Material for this exercise section start

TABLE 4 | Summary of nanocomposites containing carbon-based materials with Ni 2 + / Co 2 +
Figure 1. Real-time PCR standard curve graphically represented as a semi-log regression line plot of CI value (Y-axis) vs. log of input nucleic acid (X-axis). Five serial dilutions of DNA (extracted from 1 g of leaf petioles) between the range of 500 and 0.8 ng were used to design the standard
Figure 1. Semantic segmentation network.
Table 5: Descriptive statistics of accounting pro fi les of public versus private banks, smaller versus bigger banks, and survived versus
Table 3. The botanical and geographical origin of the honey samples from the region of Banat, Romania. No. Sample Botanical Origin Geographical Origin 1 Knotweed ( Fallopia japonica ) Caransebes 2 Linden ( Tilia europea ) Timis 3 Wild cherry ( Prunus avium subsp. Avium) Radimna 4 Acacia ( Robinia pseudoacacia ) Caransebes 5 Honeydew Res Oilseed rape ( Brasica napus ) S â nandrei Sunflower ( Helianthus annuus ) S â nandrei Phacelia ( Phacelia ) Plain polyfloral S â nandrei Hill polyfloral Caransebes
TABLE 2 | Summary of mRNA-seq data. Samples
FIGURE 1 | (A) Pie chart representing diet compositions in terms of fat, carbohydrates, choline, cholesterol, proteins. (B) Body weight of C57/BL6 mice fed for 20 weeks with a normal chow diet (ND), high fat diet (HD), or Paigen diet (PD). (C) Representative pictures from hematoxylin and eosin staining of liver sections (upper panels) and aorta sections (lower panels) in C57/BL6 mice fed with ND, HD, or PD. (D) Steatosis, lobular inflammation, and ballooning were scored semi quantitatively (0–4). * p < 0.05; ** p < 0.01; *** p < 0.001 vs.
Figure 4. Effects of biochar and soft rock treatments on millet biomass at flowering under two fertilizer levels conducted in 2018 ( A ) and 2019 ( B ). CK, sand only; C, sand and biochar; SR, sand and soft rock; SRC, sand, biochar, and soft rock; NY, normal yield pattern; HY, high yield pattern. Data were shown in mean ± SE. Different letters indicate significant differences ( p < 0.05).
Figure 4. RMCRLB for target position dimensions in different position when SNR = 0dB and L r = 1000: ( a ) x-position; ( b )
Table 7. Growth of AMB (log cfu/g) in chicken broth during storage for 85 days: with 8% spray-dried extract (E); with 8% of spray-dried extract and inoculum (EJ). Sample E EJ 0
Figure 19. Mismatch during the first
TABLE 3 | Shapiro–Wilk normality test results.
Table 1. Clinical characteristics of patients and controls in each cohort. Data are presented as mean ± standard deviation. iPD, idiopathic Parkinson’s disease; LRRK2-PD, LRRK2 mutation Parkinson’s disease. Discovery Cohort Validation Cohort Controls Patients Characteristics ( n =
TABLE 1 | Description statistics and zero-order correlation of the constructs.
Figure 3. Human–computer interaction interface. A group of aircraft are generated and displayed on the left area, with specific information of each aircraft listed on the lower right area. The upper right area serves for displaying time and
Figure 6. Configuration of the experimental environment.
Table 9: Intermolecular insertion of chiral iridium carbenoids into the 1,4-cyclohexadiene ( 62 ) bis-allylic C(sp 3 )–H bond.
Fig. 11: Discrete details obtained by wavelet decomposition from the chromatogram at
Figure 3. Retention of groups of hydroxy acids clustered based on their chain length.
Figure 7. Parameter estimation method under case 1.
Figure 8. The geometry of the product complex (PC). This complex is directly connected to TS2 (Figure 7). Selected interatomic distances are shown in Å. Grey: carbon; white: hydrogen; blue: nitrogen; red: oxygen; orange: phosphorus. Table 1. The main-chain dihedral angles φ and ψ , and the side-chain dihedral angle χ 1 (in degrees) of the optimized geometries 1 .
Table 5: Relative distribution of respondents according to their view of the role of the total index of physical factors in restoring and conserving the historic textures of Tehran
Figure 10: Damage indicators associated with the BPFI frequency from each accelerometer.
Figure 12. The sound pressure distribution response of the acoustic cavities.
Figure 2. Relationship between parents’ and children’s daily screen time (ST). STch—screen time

Material for this exercise section end

> **Problem details**: Only the stretch of lines that begins with the one holding "Figure 8. The" and ends with the last line above belongs in the answer; please write it out exactly.

> **Problem solution**:
Figure 8. The geometry of the product complex (PC). This complex is directly connected to TS2 (Figure 7). Selected interatomic distances are shown in Å. Grey: carbon; white: hydrogen; blue: nitrogen; red: oxygen; orange: phosphorus. Table 1. The main-chain dihedral angles φ and ψ , and the side-chain dihedral angle χ 1 (in degrees) of the optimized geometries 1 .
Table 5: Relative distribution of respondents according to their view of the role of the total index of physical factors in restoring and conserving the historic textures of Tehran
Figure 10: Damage indicators associated with the BPFI frequency from each accelerometer.
Figure 12. The sound pressure distribution response of the acoustic cavities.
Figure 2. Relationship between parents’ and children’s daily screen time (ST). STch—screen time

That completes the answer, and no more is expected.